City University has already begun the process of establishing Vysoká Škola Manažmentu, which according to Peter Mederly, director of the Education Ministry's Universities Section, would begin functioning as of January 1, 2000. Once Vysoká Škola Manažmentu is fully established, all current students at City University will be automatically transferred, although their lecturers, administrators and classrooms will remain the same.
Courses at Vysoká Škola Manažmentu will be taught in both English and Slovak, depending on availability and student preferences. After three years of study, and upon successful completion of a thesis and final exam, students will be awarded a Slovak bachelor's degree. At that point they can head to the workforce, continue their education elsewhere, or complete only one additional year at City University to obtain a United State's bachelor's degree. School officials point out the unique opportunity of earning two bachelor's degrees in only four years.
Those presently attending the university will not be eligible for a Slovak diploma.
Students currently enrolled at City University, all of whom matriculated not knowing if City University would ever be accredited, were largely indifferent to the recent decision. Although most said they were pleased when interviewed by The Slovak Spectator on November 23, they added the issue was primarily a matter of pride, since school graduates had always been viewed favourably by multinationals in Slovakia as well as companies and educational institutions abroad.
Labour market professionals agree that in practical terms, accreditation will have little effect on the job opportunities of City University graduates. Stanislav Fančovič, a consultant for the human resources firm Take It, said that the recent decision probably wouldn't affect the thinking of employers, who were much more concerned with the skills and experience job candidates had to offer.
"City University graduates already have a good reputation mainly because of their fluency in English," said Fančovič. "So while accreditation might be good for them [City University] in terms of enrolment, reputation, and so on, I don't think many employers will notice."
Others not so lucky
The decision comes on the heels of a refusal by the government's Accreditation Commission in October to accredit various academic departments at three universities founded by the former government, a decision the schools themselves say was politically motivated.
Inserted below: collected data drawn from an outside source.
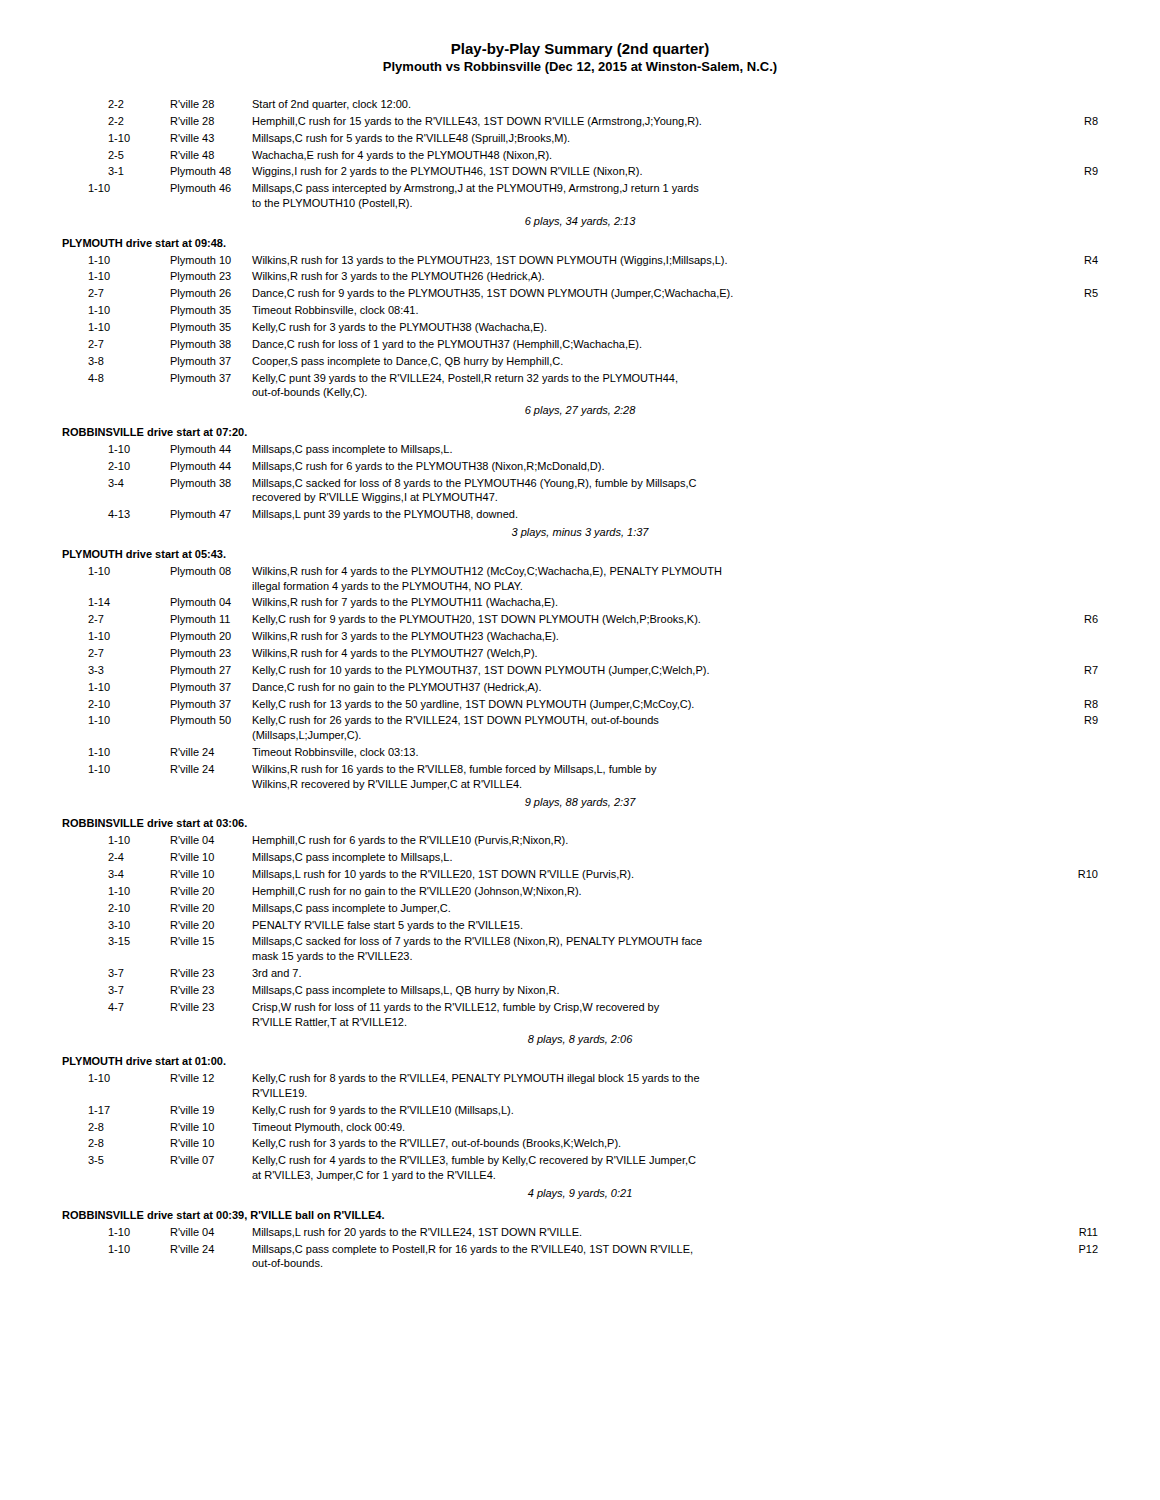Play-by-Play Summary (2nd quarter)
Plymouth vs Robbinsville (Dec 12, 2015 at Winston-Salem, N.C.)
| 2-2 | R'ville 28 | Start of 2nd quarter, clock 12:00. | |
| 2-2 | R'ville 28 | Hemphill,C rush for 15 yards to the R'VILLE43, 1ST DOWN R'VILLE (Armstrong,J;Young,R). | R8 |
| 1-10 | R'ville 43 | Millsaps,C rush for 5 yards to the R'VILLE48 (Spruill,J;Brooks,M). | |
| 2-5 | R'ville 48 | Wachacha,E rush for 4 yards to the PLYMOUTH48 (Nixon,R). | |
| 3-1 | Plymouth 48 | Wiggins,I rush for 2 yards to the PLYMOUTH46, 1ST DOWN R'VILLE (Nixon,R). | R9 |
| 1-10 | Plymouth 46 | Millsaps,C pass intercepted by Armstrong,J at the PLYMOUTH9, Armstrong,J return 1 yards to the PLYMOUTH10 (Postell,R). | |
| 6 plays, 34 yards, 2:13 |
| PLYMOUTH drive start at 09:48. |
| 1-10 | Plymouth 10 | Wilkins,R rush for 13 yards to the PLYMOUTH23, 1ST DOWN PLYMOUTH (Wiggins,I;Millsaps,L). | R4 |
| 1-10 | Plymouth 23 | Wilkins,R rush for 3 yards to the PLYMOUTH26 (Hedrick,A). | |
| 2-7 | Plymouth 26 | Dance,C rush for 9 yards to the PLYMOUTH35, 1ST DOWN PLYMOUTH (Jumper,C;Wachacha,E). | R5 |
| 1-10 | Plymouth 35 | Timeout Robbinsville, clock 08:41. | |
| 1-10 | Plymouth 35 | Kelly,C rush for 3 yards to the PLYMOUTH38 (Wachacha,E). | |
| 2-7 | Plymouth 38 | Dance,C rush for loss of 1 yard to the PLYMOUTH37 (Hemphill,C;Wachacha,E). | |
| 3-8 | Plymouth 37 | Cooper,S pass incomplete to Dance,C, QB hurry by Hemphill,C. | |
| 4-8 | Plymouth 37 | Kelly,C punt 39 yards to the R'VILLE24, Postell,R return 32 yards to the PLYMOUTH44, out-of-bounds (Kelly,C). | |
| 6 plays, 27 yards, 2:28 |
| ROBBINSVILLE drive start at 07:20. |
| 1-10 | Plymouth 44 | Millsaps,C pass incomplete to Millsaps,L. | |
| 2-10 | Plymouth 44 | Millsaps,C rush for 6 yards to the PLYMOUTH38 (Nixon,R;McDonald,D). | |
| 3-4 | Plymouth 38 | Millsaps,C sacked for loss of 8 yards to the PLYMOUTH46 (Young,R), fumble by Millsaps,C recovered by R'VILLE Wiggins,I at PLYMOUTH47. | |
| 4-13 | Plymouth 47 | Millsaps,L punt 39 yards to the PLYMOUTH8, downed. | |
| 3 plays, minus 3 yards, 1:37 |
| PLYMOUTH drive start at 05:43. |
| 1-10 | Plymouth 08 | Wilkins,R rush for 4 yards to the PLYMOUTH12 (McCoy,C;Wachacha,E), PENALTY PLYMOUTH illegal formation 4 yards to the PLYMOUTH4, NO PLAY. | |
| 1-14 | Plymouth 04 | Wilkins,R rush for 7 yards to the PLYMOUTH11 (Wachacha,E). | |
| 2-7 | Plymouth 11 | Kelly,C rush for 9 yards to the PLYMOUTH20, 1ST DOWN PLYMOUTH (Welch,P;Brooks,K). | R6 |
| 1-10 | Plymouth 20 | Wilkins,R rush for 3 yards to the PLYMOUTH23 (Wachacha,E). | |
| 2-7 | Plymouth 23 | Wilkins,R rush for 4 yards to the PLYMOUTH27 (Welch,P). | |
| 3-3 | Plymouth 27 | Kelly,C rush for 10 yards to the PLYMOUTH37, 1ST DOWN PLYMOUTH (Jumper,C;Welch,P). | R7 |
| 1-10 | Plymouth 37 | Dance,C rush for no gain to the PLYMOUTH37 (Hedrick,A). | |
| 2-10 | Plymouth 37 | Kelly,C rush for 13 yards to the 50 yardline, 1ST DOWN PLYMOUTH (Jumper,C;McCoy,C). | R8 |
| 1-10 | Plymouth 50 | Kelly,C rush for 26 yards to the R'VILLE24, 1ST DOWN PLYMOUTH, out-of-bounds (Millsaps,L;Jumper,C). | R9 |
| 1-10 | R'ville 24 | Timeout Robbinsville, clock 03:13. | |
| 1-10 | R'ville 24 | Wilkins,R rush for 16 yards to the R'VILLE8, fumble forced by Millsaps,L, fumble by Wilkins,R recovered by R'VILLE Jumper,C at R'VILLE4. | |
| 9 plays, 88 yards, 2:37 |
| ROBBINSVILLE drive start at 03:06. |
| 1-10 | R'ville 04 | Hemphill,C rush for 6 yards to the R'VILLE10 (Purvis,R;Nixon,R). | |
| 2-4 | R'ville 10 | Millsaps,C pass incomplete to Millsaps,L. | |
| 3-4 | R'ville 10 | Millsaps,L rush for 10 yards to the R'VILLE20, 1ST DOWN R'VILLE (Purvis,R). | R10 |
| 1-10 | R'ville 20 | Hemphill,C rush for no gain to the R'VILLE20 (Johnson,W;Nixon,R). | |
| 2-10 | R'ville 20 | Millsaps,C pass incomplete to Jumper,C. | |
| 3-10 | R'ville 20 | PENALTY R'VILLE false start 5 yards to the R'VILLE15. | |
| 3-15 | R'ville 15 | Millsaps,C sacked for loss of 7 yards to the R'VILLE8 (Nixon,R), PENALTY PLYMOUTH face mask 15 yards to the R'VILLE23. | |
| 3-7 | R'ville 23 | 3rd and 7. | |
| 3-7 | R'ville 23 | Millsaps,C pass incomplete to Millsaps,L, QB hurry by Nixon,R. | |
| 4-7 | R'ville 23 | Crisp,W rush for loss of 11 yards to the R'VILLE12, fumble by Crisp,W recovered by R'VILLE Rattler,T at R'VILLE12. | |
| 8 plays, 8 yards, 2:06 |
| PLYMOUTH drive start at 01:00. |
| 1-10 | R'ville 12 | Kelly,C rush for 8 yards to the R'VILLE4, PENALTY PLYMOUTH illegal block 15 yards to the R'VILLE19. | |
| 1-17 | R'ville 19 | Kelly,C rush for 9 yards to the R'VILLE10 (Millsaps,L). | |
| 2-8 | R'ville 10 | Timeout Plymouth, clock 00:49. | |
| 2-8 | R'ville 10 | Kelly,C rush for 3 yards to the R'VILLE7, out-of-bounds (Brooks,K;Welch,P). | |
| 3-5 | R'ville 07 | Kelly,C rush for 4 yards to the R'VILLE3, fumble by Kelly,C recovered by R'VILLE Jumper,C at R'VILLE3, Jumper,C for 1 yard to the R'VILLE4. | |
| 4 plays, 9 yards, 0:21 |
| ROBBINSVILLE drive start at 00:39, R'VILLE ball on R'VILLE4. |
| 1-10 | R'ville 04 | Millsaps,L rush for 20 yards to the R'VILLE24, 1ST DOWN R'VILLE. | R11 |
| 1-10 | R'ville 24 | Millsaps,C pass complete to Postell,R for 16 yards to the R'VILLE40, 1ST DOWN R'VILLE, out-of-bounds. | P12 |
The Education Ministry's Mederly said that both decisions had been based on "quality of education and professors, not politics. As far as the timing of the two [to accredit CU and not the three Mečiar-era schools], they are separate issues. City University is private and is not seeking to be included in the state system."
City University was established in Trenčín in 1991 and in Bratislava in 1992 as Slovakia's only full-time university-level insitution offering instruction exclusively in English. The school's curriculum consists primarily of business courses towards an American BSc degree in Business Management. Enrollment at both campuses has risen from 154 in the 1992-93 academic year to 732 in 1998-99.
In the past, students attending City University were not eligible to receive a university diploma recognized by the Slovak Education Ministry after finishing their three-year courses of study.
At the time of the school's inception, however, City University students were given the same tax and employment status that the country's state system students enjoyed.
In 1996, under the government of Vladimír Mečiar, the country's higher education laws were amended so that all universities had to be in accordance with requirements for Slovak state schools. Faced with the possibility of being shut down, City University applied for accreditation within a month of the passage of the new amendment.
This accreditation was given to CU on May 25, 1998 by the Mečiar government's Accreditation Commission, but was not voted on in parliament until this month.
Gutiérrez said that at times the drawn-out accreditation process felt like a "dance party where no one knows the music," explaining that Education Ministry officials had no rules or precedents to follow in accrediting a private university. "When the new government came in, things began moving more smoothly," he said. "It was like a log jam being broken."